Why does such a matrix have at least 2 non-zero eigenvalues?

Solution 1:

For a skew symmetric (real) matrix, the eigenvalues are all purely imaginary. This is because if $Av = \lambda v$, then we have $\lambda \langle v,v\rangle = \langle \lambda v, v\rangle = \langle Av,v\rangle = \langle v, -Av \rangle = \langle v, -\lambda v\rangle = -\overline{\lambda} \langle v,v\rangle$, so we conclude that $\lambda = -\overline{\lambda}$, i.e., that $\lambda$ is purely imaginary. Here, we're using an Hermitian inner product.

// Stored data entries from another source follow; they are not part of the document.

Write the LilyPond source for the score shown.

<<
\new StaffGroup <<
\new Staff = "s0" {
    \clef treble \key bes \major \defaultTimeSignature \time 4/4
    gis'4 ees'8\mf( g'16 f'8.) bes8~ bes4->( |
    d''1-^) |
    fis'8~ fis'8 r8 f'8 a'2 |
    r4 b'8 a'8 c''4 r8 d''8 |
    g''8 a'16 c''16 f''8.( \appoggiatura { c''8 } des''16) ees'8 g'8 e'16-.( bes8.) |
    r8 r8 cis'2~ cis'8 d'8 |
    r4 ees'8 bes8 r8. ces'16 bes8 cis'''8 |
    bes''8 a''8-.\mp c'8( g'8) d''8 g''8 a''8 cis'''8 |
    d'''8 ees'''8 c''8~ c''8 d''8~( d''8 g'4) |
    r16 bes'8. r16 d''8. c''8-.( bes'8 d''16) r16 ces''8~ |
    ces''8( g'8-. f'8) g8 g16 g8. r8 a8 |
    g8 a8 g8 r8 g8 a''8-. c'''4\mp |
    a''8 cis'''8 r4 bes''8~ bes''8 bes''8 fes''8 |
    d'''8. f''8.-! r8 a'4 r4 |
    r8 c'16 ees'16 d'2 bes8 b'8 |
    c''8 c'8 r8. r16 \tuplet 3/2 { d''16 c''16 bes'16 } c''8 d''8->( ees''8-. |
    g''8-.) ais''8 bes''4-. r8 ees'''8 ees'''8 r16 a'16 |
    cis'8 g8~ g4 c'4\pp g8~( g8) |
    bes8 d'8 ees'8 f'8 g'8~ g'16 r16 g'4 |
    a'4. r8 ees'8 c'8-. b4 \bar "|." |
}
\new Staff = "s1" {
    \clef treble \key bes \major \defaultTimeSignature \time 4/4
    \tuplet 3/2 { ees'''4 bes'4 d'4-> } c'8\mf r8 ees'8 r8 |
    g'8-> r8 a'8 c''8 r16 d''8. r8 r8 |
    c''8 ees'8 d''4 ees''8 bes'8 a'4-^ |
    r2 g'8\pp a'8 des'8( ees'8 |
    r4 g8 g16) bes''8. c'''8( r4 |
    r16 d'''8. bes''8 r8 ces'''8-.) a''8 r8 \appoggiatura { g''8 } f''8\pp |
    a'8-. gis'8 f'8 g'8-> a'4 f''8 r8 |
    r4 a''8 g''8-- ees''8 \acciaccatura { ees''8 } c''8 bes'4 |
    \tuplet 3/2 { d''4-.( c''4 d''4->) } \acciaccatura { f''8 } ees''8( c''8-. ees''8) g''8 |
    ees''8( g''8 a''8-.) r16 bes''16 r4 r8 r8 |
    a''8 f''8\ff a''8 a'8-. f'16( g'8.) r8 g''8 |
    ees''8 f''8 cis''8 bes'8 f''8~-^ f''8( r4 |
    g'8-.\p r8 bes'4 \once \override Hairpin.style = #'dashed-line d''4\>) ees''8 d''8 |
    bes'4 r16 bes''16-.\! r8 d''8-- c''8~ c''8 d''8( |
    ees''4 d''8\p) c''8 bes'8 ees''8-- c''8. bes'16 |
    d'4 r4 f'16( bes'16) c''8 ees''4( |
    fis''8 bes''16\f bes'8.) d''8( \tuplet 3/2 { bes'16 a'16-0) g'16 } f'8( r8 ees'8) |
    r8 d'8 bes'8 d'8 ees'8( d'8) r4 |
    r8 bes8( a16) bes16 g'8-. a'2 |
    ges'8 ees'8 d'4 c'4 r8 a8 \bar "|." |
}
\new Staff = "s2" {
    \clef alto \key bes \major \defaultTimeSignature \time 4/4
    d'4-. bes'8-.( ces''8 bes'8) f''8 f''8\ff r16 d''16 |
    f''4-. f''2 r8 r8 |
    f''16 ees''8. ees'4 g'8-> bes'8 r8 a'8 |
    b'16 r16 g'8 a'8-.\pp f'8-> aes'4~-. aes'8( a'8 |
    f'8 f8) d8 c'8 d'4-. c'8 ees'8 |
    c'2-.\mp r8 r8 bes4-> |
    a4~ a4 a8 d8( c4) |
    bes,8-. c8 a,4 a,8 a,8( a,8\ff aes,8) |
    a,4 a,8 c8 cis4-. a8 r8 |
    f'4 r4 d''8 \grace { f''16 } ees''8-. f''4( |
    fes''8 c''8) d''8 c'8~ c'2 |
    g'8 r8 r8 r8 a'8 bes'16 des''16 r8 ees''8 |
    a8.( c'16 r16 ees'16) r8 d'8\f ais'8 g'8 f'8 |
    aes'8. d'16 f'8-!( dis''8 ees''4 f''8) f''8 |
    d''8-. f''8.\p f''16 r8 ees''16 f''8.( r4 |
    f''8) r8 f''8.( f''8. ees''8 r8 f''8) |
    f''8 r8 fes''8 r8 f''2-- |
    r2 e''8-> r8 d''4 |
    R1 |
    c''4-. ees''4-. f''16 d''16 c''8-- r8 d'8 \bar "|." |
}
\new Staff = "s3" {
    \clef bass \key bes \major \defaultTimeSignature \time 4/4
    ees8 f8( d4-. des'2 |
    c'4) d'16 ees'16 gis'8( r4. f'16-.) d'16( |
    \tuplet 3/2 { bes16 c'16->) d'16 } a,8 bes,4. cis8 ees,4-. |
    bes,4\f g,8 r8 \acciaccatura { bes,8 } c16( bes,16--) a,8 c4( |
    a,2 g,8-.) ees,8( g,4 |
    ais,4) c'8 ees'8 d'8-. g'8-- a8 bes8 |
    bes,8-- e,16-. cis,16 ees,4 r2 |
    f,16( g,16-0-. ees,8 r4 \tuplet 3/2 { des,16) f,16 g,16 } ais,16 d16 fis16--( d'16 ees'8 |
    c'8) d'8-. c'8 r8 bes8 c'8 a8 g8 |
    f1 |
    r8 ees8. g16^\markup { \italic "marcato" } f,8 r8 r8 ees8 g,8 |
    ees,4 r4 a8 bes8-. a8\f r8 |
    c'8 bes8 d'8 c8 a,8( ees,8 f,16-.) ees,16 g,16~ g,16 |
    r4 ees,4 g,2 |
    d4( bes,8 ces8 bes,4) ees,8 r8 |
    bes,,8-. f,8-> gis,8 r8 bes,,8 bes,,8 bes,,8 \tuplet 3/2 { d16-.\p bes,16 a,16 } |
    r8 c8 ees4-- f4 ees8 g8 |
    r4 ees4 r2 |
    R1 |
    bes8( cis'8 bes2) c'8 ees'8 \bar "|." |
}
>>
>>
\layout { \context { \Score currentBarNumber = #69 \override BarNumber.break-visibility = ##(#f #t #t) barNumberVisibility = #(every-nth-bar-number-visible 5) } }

For a real matrix, complex eigenvalues come in conjugate pairs, so the rank must be even.

Solution 2:

There exists an invertible matrix $P$ such that $^t P A P$ is diagonal with blocks equal to $\begin{pmatrix} 0 & 1 \\ -1 & 0 \end{pmatrix}$ or $0$ (it is a simple exercise in bilinear forms), so that the rank of $A$ is necessarily even.